In the records, find each line where "APERTURE" occurs, and copy it.

Plain-text engineering files
[Start of Attachment]

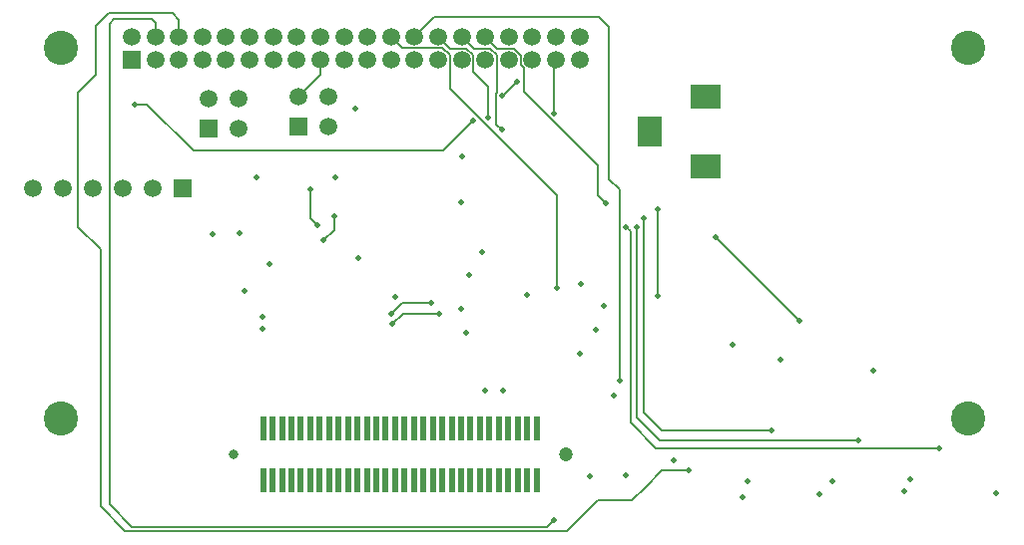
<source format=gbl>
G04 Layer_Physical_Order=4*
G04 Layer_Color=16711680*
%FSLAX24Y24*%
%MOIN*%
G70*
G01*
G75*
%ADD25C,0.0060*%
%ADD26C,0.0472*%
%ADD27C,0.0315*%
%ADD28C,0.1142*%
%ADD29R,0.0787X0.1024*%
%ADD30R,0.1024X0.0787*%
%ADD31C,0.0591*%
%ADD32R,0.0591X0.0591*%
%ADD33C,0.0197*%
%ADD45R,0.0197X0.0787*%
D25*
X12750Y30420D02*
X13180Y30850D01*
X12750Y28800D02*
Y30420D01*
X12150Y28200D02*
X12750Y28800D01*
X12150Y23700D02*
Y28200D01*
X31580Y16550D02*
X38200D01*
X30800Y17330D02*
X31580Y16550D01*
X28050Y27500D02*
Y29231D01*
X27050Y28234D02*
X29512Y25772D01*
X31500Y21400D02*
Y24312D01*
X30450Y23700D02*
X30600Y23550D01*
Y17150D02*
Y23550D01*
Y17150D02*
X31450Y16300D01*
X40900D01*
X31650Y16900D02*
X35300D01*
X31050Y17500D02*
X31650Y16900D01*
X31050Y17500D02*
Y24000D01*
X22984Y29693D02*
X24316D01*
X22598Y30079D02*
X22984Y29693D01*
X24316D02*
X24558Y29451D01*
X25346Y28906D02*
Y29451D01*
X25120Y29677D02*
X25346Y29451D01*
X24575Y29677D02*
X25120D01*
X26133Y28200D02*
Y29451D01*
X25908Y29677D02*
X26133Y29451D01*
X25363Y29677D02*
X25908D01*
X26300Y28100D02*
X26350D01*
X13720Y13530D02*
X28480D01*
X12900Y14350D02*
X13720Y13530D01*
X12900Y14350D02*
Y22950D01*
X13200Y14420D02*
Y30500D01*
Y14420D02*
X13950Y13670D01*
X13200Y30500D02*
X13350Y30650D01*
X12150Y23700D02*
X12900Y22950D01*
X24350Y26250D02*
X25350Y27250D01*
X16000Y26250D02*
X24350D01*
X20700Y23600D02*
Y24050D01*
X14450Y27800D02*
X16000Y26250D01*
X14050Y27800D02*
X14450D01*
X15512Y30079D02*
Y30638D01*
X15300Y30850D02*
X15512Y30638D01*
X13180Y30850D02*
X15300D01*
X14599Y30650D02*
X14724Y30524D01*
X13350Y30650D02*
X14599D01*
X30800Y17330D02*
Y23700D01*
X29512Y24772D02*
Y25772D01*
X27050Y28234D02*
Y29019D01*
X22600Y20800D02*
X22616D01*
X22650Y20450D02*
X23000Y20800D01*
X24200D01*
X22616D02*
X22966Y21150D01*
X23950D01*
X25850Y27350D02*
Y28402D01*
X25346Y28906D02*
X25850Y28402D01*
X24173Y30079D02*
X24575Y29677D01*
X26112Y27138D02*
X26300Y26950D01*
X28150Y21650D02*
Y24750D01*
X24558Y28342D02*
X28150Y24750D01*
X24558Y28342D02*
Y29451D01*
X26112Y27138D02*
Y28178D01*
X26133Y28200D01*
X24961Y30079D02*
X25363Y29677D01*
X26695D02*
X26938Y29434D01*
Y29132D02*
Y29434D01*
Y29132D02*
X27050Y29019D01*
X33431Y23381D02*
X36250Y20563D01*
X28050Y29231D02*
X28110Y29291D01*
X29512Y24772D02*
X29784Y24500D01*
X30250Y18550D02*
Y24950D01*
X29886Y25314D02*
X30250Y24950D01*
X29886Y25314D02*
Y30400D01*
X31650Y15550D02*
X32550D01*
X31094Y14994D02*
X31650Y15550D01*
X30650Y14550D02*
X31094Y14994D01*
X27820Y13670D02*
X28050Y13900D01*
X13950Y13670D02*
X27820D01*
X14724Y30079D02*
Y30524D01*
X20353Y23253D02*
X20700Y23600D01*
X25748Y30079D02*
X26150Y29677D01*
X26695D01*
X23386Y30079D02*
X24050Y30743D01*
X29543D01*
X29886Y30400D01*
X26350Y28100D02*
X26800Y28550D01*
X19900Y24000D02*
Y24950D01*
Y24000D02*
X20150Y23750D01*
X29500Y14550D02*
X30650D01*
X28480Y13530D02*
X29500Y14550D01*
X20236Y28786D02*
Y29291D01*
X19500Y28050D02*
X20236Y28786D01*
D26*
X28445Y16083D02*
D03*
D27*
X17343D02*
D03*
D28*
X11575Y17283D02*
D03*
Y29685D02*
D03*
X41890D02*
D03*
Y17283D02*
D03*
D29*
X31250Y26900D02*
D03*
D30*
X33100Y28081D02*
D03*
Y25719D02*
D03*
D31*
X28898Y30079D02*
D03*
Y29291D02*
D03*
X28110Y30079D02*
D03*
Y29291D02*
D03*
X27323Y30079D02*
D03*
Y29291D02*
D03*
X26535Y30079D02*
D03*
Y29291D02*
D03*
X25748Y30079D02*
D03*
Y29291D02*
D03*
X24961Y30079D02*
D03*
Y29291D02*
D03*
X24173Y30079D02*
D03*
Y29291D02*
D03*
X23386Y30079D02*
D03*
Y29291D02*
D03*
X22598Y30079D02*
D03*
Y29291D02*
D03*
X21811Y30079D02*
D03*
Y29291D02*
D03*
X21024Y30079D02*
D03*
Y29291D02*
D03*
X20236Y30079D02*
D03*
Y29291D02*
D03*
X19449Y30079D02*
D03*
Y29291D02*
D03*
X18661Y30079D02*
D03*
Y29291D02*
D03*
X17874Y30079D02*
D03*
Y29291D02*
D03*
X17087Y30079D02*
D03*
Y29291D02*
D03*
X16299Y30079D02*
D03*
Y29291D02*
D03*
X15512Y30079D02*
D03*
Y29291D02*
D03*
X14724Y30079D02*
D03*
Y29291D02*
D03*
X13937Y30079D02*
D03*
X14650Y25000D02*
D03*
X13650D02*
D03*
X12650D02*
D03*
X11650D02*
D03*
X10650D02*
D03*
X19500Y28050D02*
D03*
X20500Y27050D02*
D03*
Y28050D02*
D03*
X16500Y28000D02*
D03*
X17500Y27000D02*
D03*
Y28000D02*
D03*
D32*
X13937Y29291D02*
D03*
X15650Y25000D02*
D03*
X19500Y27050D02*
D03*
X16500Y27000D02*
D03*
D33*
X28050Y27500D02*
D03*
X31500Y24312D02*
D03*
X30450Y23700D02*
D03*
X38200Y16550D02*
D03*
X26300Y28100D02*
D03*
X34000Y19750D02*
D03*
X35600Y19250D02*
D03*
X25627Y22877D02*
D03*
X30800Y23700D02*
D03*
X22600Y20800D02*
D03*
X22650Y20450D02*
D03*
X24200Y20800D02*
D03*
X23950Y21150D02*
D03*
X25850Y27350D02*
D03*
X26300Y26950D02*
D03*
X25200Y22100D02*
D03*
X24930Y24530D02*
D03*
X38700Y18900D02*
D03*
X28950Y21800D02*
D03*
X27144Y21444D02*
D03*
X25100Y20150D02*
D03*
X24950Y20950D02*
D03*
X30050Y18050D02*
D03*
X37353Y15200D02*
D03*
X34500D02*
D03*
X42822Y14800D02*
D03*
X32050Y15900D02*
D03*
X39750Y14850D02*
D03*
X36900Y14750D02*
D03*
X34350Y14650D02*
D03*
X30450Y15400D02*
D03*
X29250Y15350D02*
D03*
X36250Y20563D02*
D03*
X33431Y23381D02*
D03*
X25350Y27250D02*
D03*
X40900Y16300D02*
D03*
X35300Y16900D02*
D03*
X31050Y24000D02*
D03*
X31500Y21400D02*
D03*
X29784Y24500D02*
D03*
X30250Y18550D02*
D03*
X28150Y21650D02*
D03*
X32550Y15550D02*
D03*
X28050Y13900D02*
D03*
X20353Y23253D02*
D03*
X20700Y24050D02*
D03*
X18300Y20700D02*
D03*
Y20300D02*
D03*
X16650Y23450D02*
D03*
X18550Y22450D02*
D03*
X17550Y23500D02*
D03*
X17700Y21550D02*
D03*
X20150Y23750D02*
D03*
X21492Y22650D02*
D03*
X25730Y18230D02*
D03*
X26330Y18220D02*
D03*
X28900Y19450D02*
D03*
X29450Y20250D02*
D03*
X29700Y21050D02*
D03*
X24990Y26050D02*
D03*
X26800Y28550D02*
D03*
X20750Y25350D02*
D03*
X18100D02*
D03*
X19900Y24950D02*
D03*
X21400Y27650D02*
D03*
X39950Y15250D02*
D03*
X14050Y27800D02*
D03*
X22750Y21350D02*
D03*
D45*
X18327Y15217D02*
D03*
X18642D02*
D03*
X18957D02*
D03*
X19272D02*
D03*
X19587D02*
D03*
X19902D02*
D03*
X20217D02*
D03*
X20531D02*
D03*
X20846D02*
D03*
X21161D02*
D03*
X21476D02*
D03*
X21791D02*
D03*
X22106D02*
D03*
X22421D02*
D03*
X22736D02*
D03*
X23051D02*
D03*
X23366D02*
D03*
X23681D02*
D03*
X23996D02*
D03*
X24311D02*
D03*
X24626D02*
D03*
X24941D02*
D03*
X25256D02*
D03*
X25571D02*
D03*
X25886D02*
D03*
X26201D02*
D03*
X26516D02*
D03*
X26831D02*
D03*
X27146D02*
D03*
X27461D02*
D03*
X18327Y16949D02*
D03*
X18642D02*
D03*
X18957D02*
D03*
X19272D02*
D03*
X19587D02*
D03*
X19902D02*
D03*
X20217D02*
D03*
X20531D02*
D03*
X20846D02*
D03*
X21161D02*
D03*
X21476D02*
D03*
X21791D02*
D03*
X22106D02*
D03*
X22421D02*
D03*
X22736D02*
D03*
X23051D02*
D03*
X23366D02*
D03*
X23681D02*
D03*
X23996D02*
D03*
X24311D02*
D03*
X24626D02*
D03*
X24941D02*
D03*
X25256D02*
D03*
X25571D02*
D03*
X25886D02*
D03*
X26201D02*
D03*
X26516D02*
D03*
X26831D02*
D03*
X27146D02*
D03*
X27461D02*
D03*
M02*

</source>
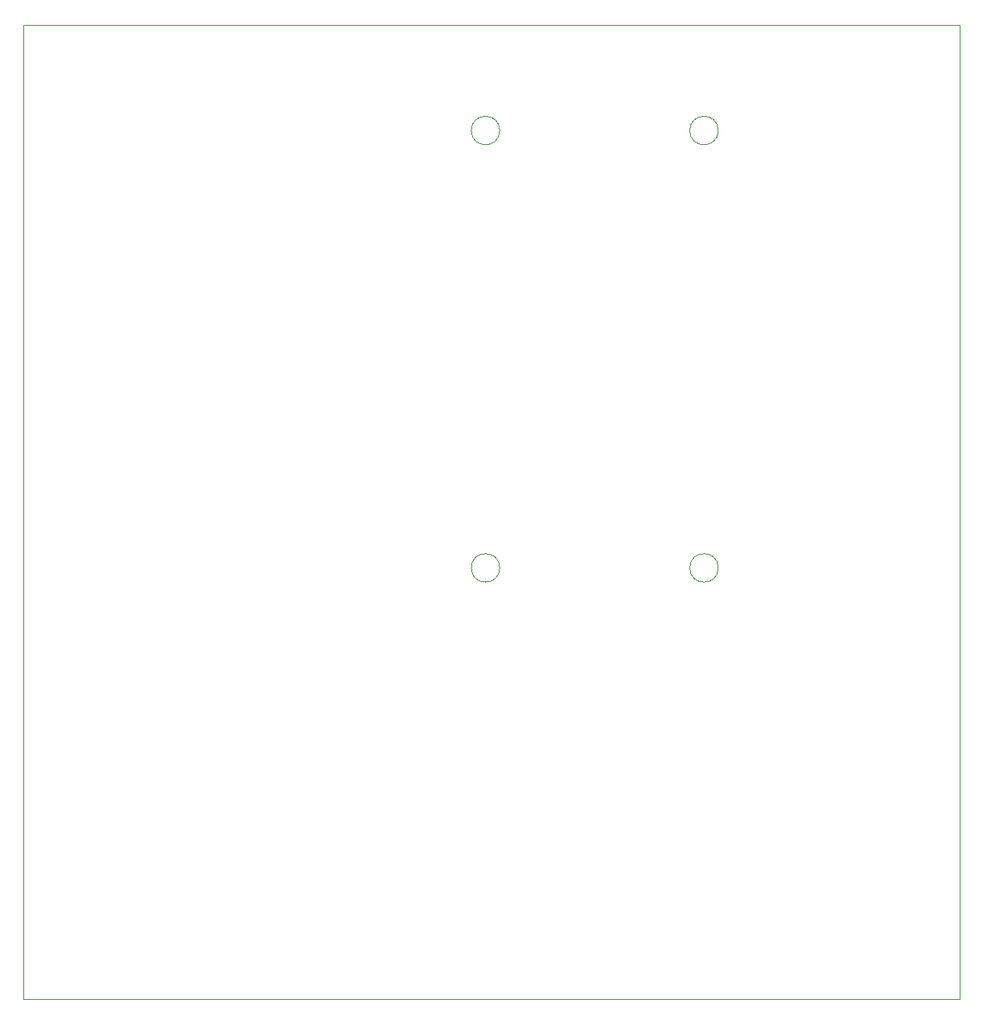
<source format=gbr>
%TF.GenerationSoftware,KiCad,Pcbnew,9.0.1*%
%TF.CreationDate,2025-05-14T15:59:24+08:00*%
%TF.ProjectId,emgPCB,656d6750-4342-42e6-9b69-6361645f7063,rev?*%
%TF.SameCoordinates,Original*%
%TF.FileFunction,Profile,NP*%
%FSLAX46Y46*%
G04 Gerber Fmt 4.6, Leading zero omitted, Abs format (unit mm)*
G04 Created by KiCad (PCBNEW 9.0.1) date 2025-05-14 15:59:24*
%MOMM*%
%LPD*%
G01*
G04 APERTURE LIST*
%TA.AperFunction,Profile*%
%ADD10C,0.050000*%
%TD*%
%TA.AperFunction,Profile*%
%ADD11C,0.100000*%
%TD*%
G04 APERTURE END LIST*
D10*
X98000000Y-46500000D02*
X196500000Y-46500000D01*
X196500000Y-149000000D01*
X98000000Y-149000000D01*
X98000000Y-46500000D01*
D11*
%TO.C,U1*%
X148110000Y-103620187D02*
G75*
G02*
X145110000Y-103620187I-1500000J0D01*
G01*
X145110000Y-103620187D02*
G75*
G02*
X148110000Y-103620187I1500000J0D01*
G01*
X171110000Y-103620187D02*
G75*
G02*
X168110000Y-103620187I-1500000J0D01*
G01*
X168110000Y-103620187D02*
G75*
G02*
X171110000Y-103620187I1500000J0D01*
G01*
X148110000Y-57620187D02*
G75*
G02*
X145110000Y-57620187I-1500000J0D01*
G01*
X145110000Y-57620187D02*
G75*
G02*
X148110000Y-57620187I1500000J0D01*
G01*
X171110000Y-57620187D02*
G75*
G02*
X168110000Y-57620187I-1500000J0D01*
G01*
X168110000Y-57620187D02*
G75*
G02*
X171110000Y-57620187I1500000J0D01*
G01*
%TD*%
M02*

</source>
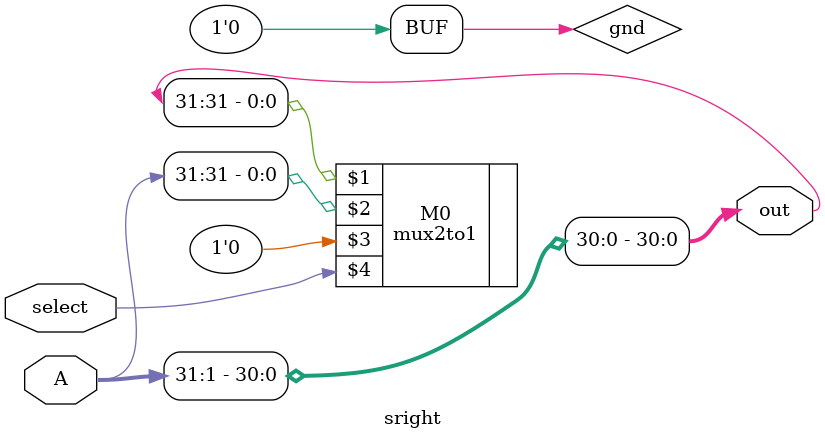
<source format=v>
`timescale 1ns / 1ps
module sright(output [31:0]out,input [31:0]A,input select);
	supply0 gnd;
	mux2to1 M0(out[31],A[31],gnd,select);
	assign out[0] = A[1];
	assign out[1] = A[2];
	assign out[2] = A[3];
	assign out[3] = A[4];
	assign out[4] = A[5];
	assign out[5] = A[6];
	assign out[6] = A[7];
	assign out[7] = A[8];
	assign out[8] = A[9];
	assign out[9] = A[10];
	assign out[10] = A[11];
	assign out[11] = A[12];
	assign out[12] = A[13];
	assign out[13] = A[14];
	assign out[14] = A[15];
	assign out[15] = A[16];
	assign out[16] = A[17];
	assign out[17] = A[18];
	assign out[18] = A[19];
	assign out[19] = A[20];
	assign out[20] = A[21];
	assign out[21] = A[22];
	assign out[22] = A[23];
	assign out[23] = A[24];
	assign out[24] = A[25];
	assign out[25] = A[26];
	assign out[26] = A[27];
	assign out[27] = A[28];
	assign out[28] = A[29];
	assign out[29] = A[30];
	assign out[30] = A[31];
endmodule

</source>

[End of Attachment]

** Answer section **
G04 APERTURE LIST*
G04 APERTURE END LIST*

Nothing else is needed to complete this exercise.